▸ TEXT SHOWN
▶

List tables in a database with row counts and sizes.

Flags:

  • --source, -s: Source database connection string
  • --source-file: Source database connection config file
  • --schema: Specific schema to list (optional)
version

Display version information.

Configuration

Connection Strings

PostgreSQL connection strings follow the standard format:

postgres://username:password@hostname:port/database_name?sslmode=disable
Environment Variables

You can use environment variables in your connection strings:

export PGPASSWORD=mypassword
pgcopy copy \
  --source "postgres://user@localhost:5432/sourcedb" \
  --dest "postgres://user@localhost:5433/destdb"

Foreign Key Management

pgcopy's Superpower: Non-Superuser FK Handling

One of pgcopy's key advantages is its ability to handle complex foreign key constraints without requiring superuser privileges. This addresses a common pain point where:

  • Cloud databases often don't provide superuser access (AWS RDS, Google Cloud SQL, Azure Database)
  • Managed environments restrict administrative privileges
  • pg_dump/pg_restore fails with permission errors on constraint operations
  • Manual FK management becomes error-prone with circular dependencies
The Foreign Key Challenge

When copying data between PostgreSQL databases with foreign key constraints, you typically face these issues:

  1. Constraint Violations: Inserting data in wrong order causes FK violations
  2. Circular Dependencies: Tables that reference each other create chicken-and-egg problems
  3. Permission Requirements: Standard solutions often require superuser access
  4. Manual Complexity: Hand-managing constraints is tedious and error-prone
pgcopy's Solution

pgcopy solves these problems with intelligent constraint management:

┌─────────────────────────────────────────────────────────────┐
│ 1. Scan all tables for foreign key constraints              │
│ 2. Try replica mode (if superuser available)                │
│ 3. Fall back to smart FK dropping (non-superuser)           │
│ 4. Copy data in parallel (constraints disabled)             │
│ 5. Restore all constraints with original definitions        │
└─────────────────────────────────────────────────────────────┘
Automatic Detection and Handling

pgcopy automatically detects and handles foreign key constraints in your database, including complex scenarios with circular dependencies.

◀

▸ RECORD EXCERPTS
▶

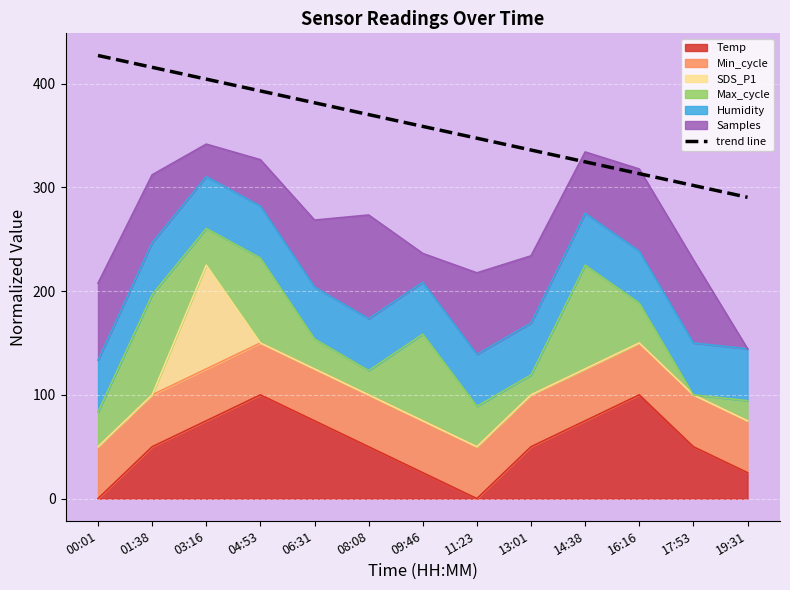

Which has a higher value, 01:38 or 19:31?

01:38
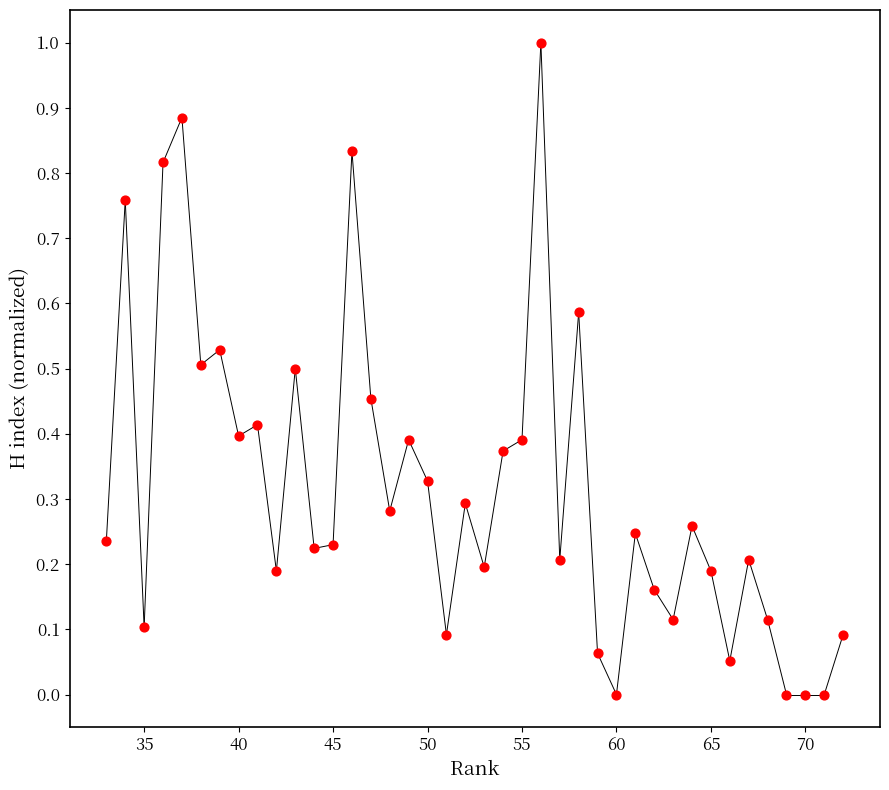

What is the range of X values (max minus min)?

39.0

◀
▶

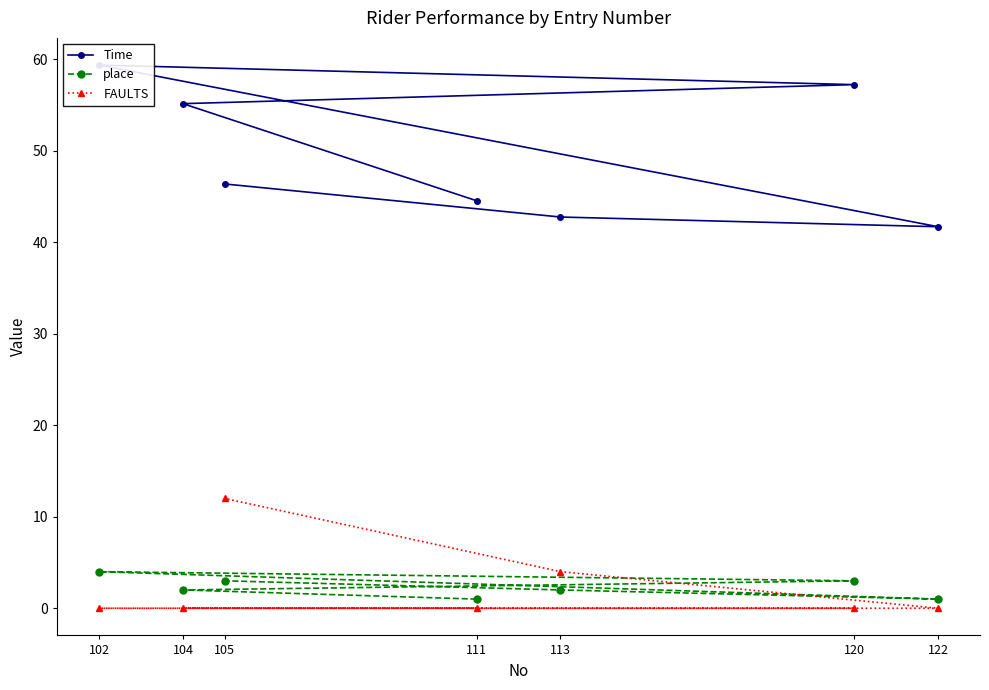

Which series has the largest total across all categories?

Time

◀

▸ WHAT TO DO
#1 Transcribe the stretch of the pgcopy documentation from "You can use" through "SQL, Azure Database)".
#2 According to the pgcopy documentation, what does pgcopy try before falling back to smart FK dropping?

▸ TASK-BY-TASK RESULTS
#1
You can use environment variables in your connection strings:

export PGPASSWORD=mypassword
pgcopy copy \
  --source "postgres://user@localhost:5432/sourcedb" \
  --dest "postgres://user@localhost:5433/destdb"

Foreign Key Management

pgcopy's Superpower: Non-Superuser FK Handling

One of pgcopy's key advantages is its ability to handle complex foreign key constraints without requiring superuser privileges. This addresses a common pain point where:

  • Cloud databases often don't provide superuser access (AWS RDS, Google Cloud SQL, Azure Database)

#2 Replica mode, if superuser access is available.